Reproduza palavra por palavra tudo o que vai da linha que contém "How many interior" até a linha que contém "Read against the", incluindo as duas, e deixe as imagens fora da resposta.

• _DADOS DE ORIGEM_:
--------

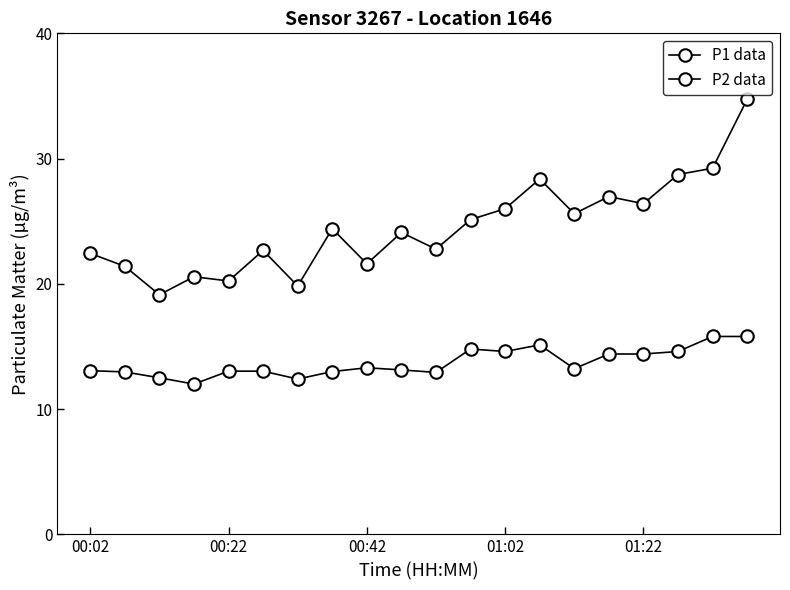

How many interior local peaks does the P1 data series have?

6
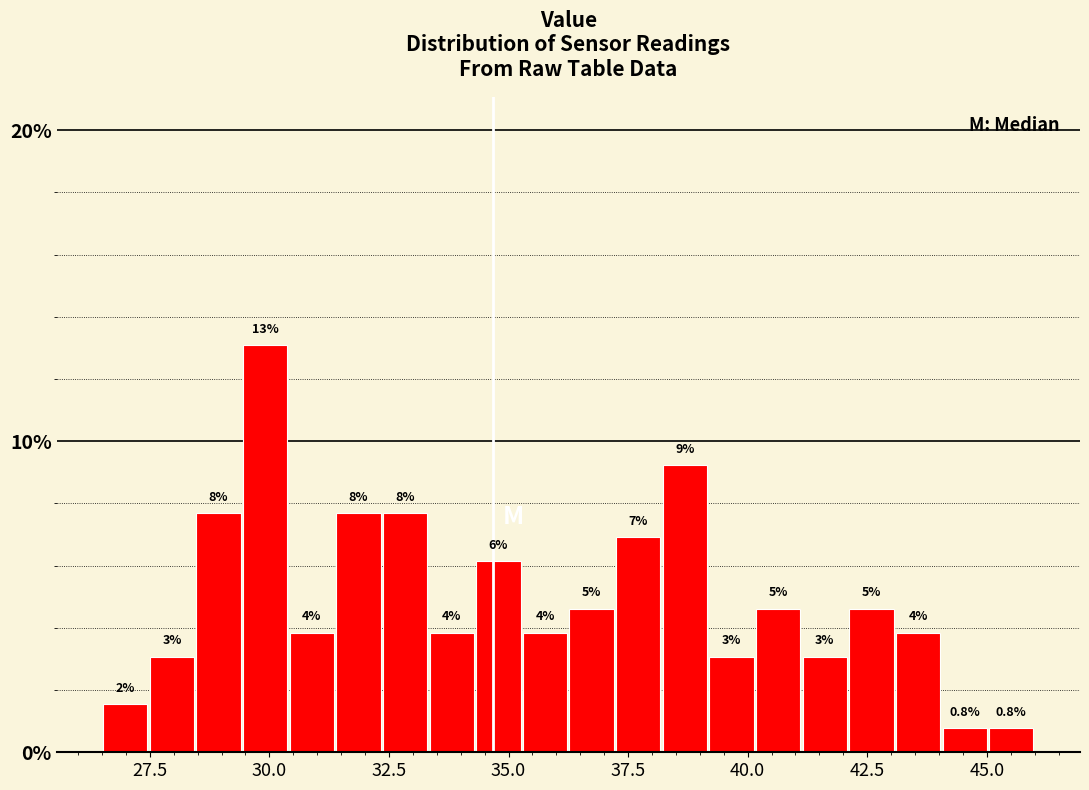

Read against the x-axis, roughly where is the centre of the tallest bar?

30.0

--------

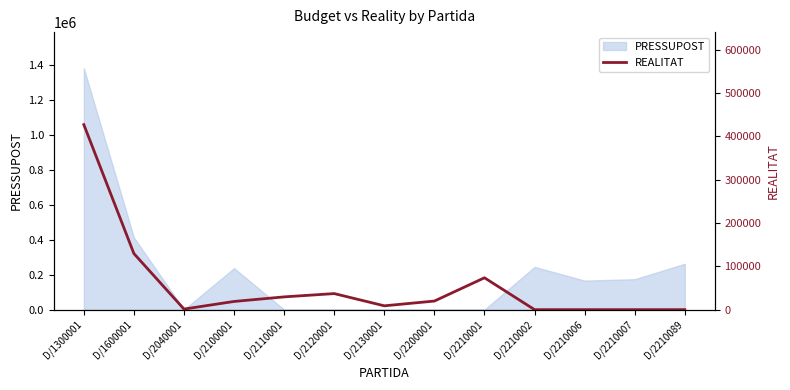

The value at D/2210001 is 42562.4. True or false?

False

--------

• _RESPOSTA À TAREFA_:
How many interior local peaks does the P1 data series have?

6

Read against the x-axis, roughly where is the centre of the tallest bar?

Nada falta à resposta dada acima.